── Extrait ──
« Aujourd’hui, le nouveau front, c’est d’aller faire communauté dans les territoires RN »
Auteur de La Colère des quartiers populaires, le directeur de recherches au CNRS, Julien Talpin, revient sur la manière dont les habitants des quartiers populaires, et notamment de Roubaix, s’organisent, s’allient ou se confrontent à la gauche.
Dans le même dossier…
2026 : un scrutin crucial pour les quartiers populaires « Les municipales sont vitales pour que La France insoumise perdure » Municipales 2026 : LFI à la conquête des villesC’était une promesse du Nouveau Front populaire après les législatives de cet été : reconquérir les catégories populaires. Le tout, pour renverser l’attrait de celles-ci pour le Rassemblement national, mais aussi, voire surtout, souffler sur ce sentiment de résignation pour qu’il disparaisse. Six mois plus tard, où en sommes-nous ?
La Colère des quartiers populaires / Julien Talpin / PUF / 2024 / 456 pages.
Quelle relation la gauche noue-t-elle avec une frange des populations précaires, celles vivant dans les quartiers de centres urbains ? Comment leurs habitants s’organisent, luttent, avec ou sans le camp progressiste ? C’est à toutes ces questions et plein d’autres que Julien Talpin, directeur de recherche au CNRS – Ceraps à l’Université de Lille, tente de répondre dans une enquête passionnante depuis la ville de Roubaix.
Votre enquête essaie d’explorer cette grande question sociologique : en dépit de leur colère, pourquoi les catégories populaires ne se révoltent-elles pas davantage ? Pourtant, il y a eu les Gilets jaunes, les manifs contre la réforme des retraites, les révoltes après Nahel, etc. Est-ce qu’on n’idéalise pas trop la révolte populaire ?
Julien Talpin : Un des enjeux de mon livre, c’est de donner à voir combien les habitants des quartiers, y compris ceux les moins organisés collectivement, ont une lecture politique des difficultés qu’ils connaissent. Ponctuellement, cette lecture débouche sur des mobilisations collectives, mais peu souvent par des organisations pérennes. Et, surtout, il y a peu de victoires. Le sentiment de résignation, très profond, qui explique aussi les formes de surgissement de la colère, se base sur cette conviction : la politique ne peut pas grand-chose. Le vote, les manifestations, l’engagement associatif sont empêtrés par un sentiment lié à une succession d’expériences déçues.
───
── Données fournies ──
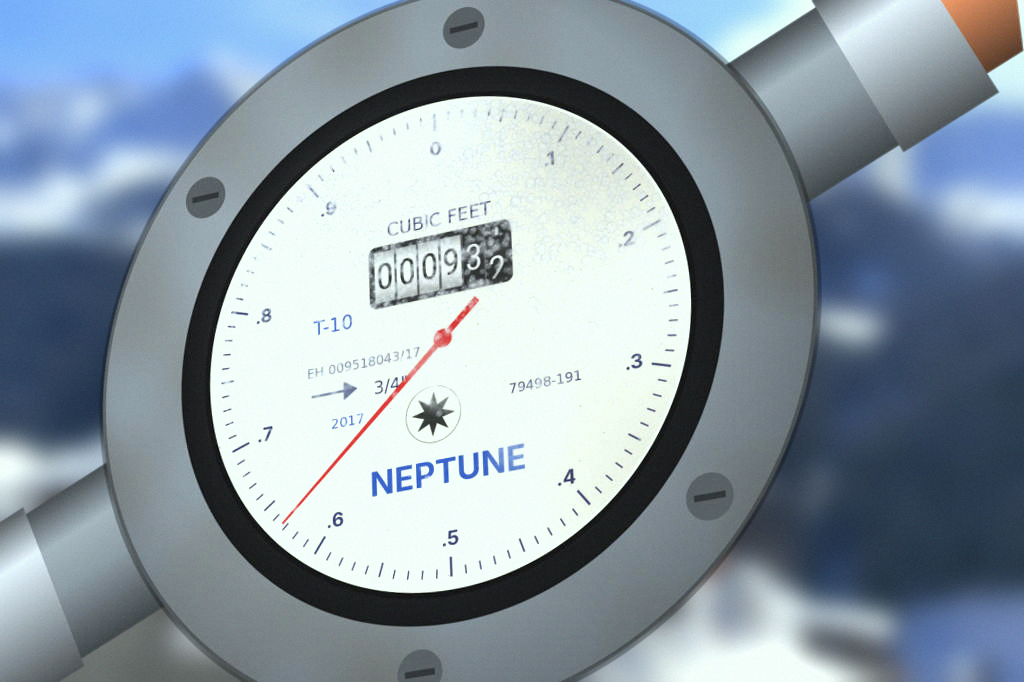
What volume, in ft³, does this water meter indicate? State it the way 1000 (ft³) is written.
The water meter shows 931.63 (ft³)
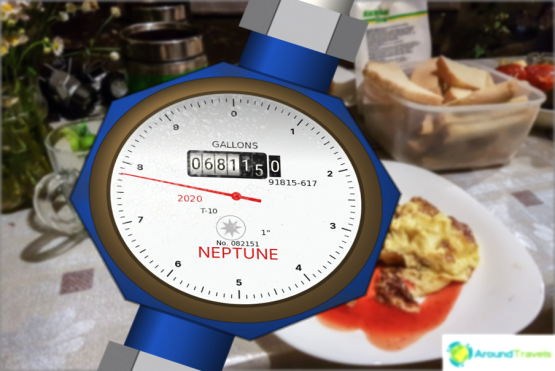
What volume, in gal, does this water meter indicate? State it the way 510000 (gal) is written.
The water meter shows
───
(Objectif) Réécrivez l'extrait entre « Quelle relation la » et « révolte populaire ? », inclus, en remplaçant « passionnante » par « remarquable ». Les données ci-dessus ne servent pas ici.

(Votre solution)
Quelle relation la gauche noue-t-elle avec une frange des populations précaires, celles vivant dans les quartiers de centres urbains ? Comment leurs habitants s’organisent, luttent, avec ou sans le camp progressiste ? C’est à toutes ces questions et plein d’autres que Julien Talpin, directeur de recherche au CNRS – Ceraps à l’Université de Lille, tente de répondre dans une enquête remarquable depuis la ville de Roubaix.
Votre enquête essaie d’explorer cette grande question sociologique : en dépit de leur colère, pourquoi les catégories populaires ne se révoltent-elles pas davantage ? Pourtant, il y a eu les Gilets jaunes, les manifs contre la réforme des retraites, les révoltes après Nahel, etc. Est-ce qu’on n’idéalise pas trop la révolte populaire ?